By Charlie Carmichael-
The British high court has ruled as unlawful , plans of the government to cut fees paid to criminal solicitors for work on evidence.
In a key judgment against the ministry of justice, the MoJ’s consultation exercise before the proposed cut of up to 37%, Lord Justice Leggatt and Mrs Justice Carr, outrightly dismissed the plans, stating that it was “difficult to express in language of appropriate moderation why we consider these arguments without merit”.
The case was brought by the Law Society, and they prevailed mightily. The court quashed new regulations slashing payments for document-heavy Crown court cases, which the Society argued amounted to a 37% reduction in fees.
In The Law Society, R v The Lord Chancellor, the 2017 regulations were deemed unlawful because the key analysis relied on in making the decision was not disclosed to consultees, and this deemed the consultation process unfair. The two sitting judges said the new regulations used methods that were statistically flawed, making it irrational to rely on the analysis.
Under reforms to the litigators’ graduated fee scheme (LGFS), the Ministry of Justice has capped the number of claimable pages of prosecution evidence (PPE) at 6,000 rather than 10,000.
Lord Justice Leggatt and Mrs Justice Carr DBE concluded that the calculation was ‘a flawed analysis on which no reasonable authority would have relied’.Under the proposals, solicitors would be unpaid for reading additional material above a threshold of 6,000 pages of evidence. The previous threshold was 10,000 pages
The judgment says consultees were entitled to expect that a government department undertaking a consultation would be ‘open and transparent’, but the MoJ’s failure to disclosure statistical analysis underpinning its decision made the consultation unfair.
In their ruling, the judges said: “We have found that the [MoJ] decision implemented by the 2017 regulations was unlawful because the key analysis relied on … was not disclosed to the consultees, rendering the consultation process unfair, and used methods that were statistically flawed, making it irrational to rely on the analysis.”

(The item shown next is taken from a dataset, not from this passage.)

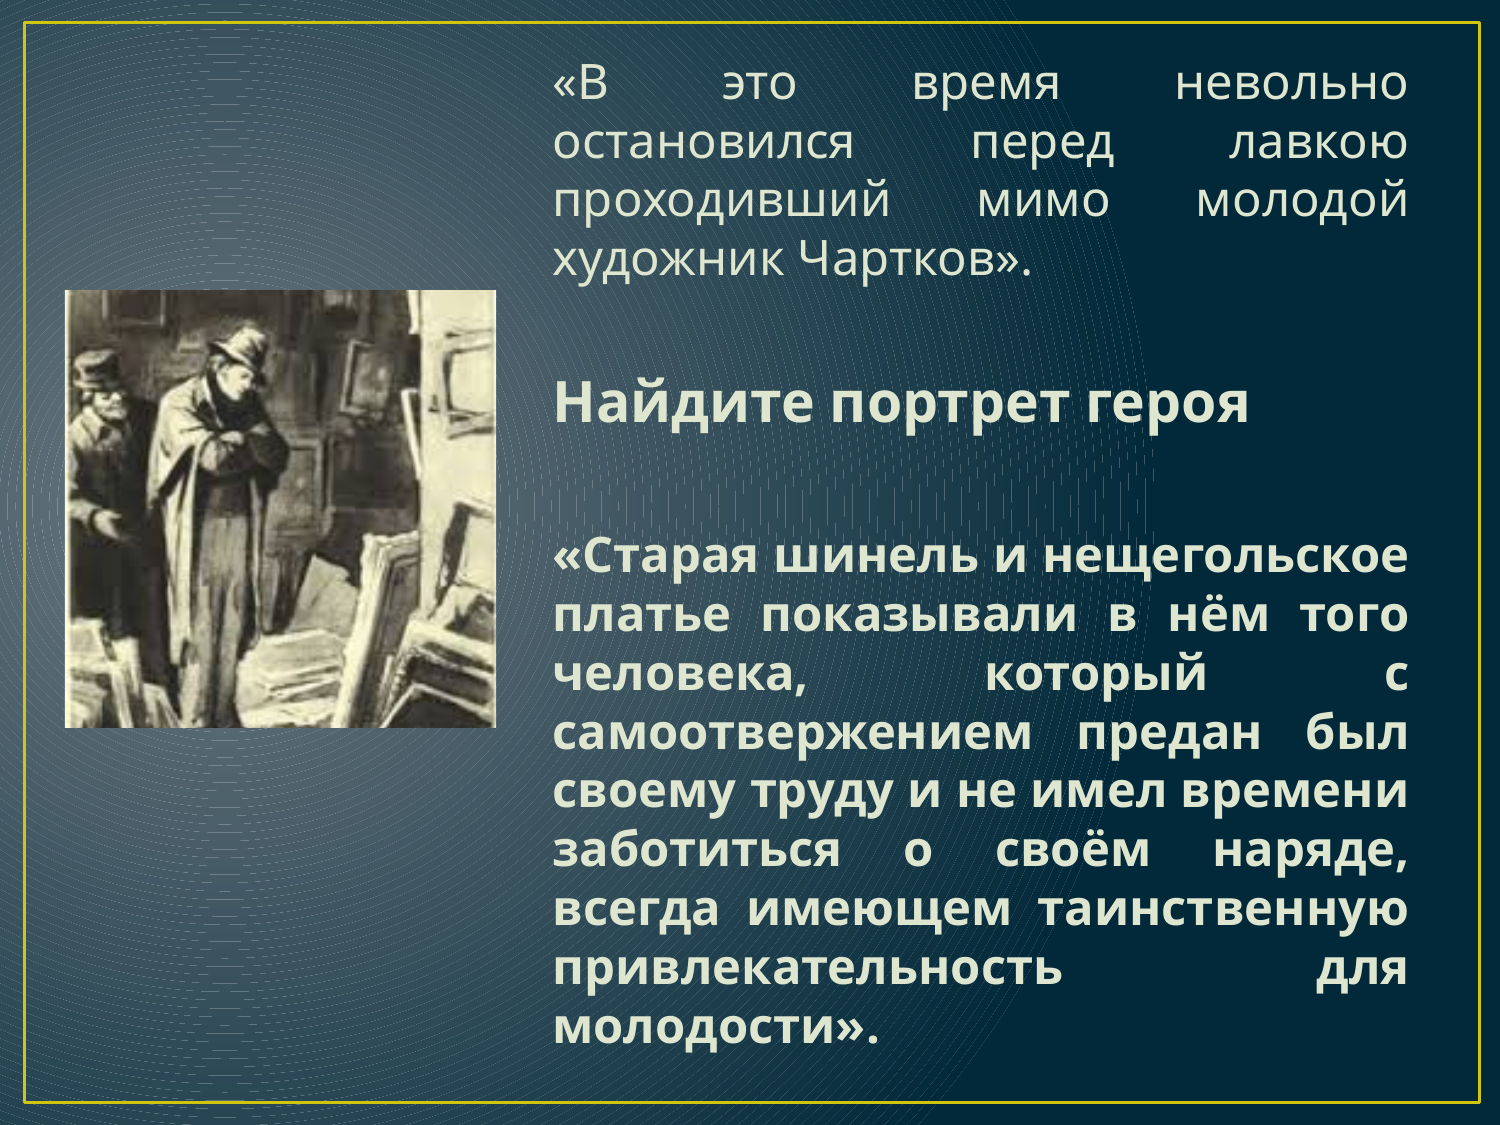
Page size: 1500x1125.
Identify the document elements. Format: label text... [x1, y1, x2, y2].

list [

John Halford, of Bindmans Solicitors, who represented the Law Society, said: “Legal aid was established and should function as a basic, non-negotiable safeguard of fair process and individual liberty in criminal cases. But rather than cherishing this vital part of the British legal system, successive ministers have undermined it with over a decade of cuts based on carelessly made decisions like this one.“Had the Law Society not stepped up to defend criminal defense solicitors, the fundamental flaws in the analysis on which this decision was based would never have come to light and their irrationality would have escaped proper scrutiny.”
The Law Society today hailed the ruling as a ‘ray of light’ for the justice system.
Society president Christina Blacklaws said the changes introduced in December meant huge amounts of work on the most complex Crown Court cases had gone unpaid. Practitioners who made relevant claims under the 2017 regulations are advised to immediately apply for redetermination.
Blacklaws added: ‘In the light of this ruling, we would urge the government to restart discussions to try to formulate a revised approach to the LGFS that will remunerate lawyers fairly for the work they have to do. We as the Law Society stand ready to help the government to this.’
Lord Justice Leggatt and Mrs Justice Carr DBE heard submissions from Blackstone Chambers’ Dinah Rose QC, instructed by John Halford at Bindmans LLP representing the Society, and One Brick Court’s Martin Chamberlain QC, representing the Lord Chancellor.
In a statement following the judgment, a spokesperson for the MoJ said: ”Defense solicitors do valuable work. The changes we made to the LGFS scheme were intended to ensure payments better reflect the work being done in legal aid-funded criminal proceedings. We will carefully consider the content of the judgment and determine next steps.’’
The ruling confirms how easily unfair decisions can determine a practice for years, if not indefinitely, if not challenged.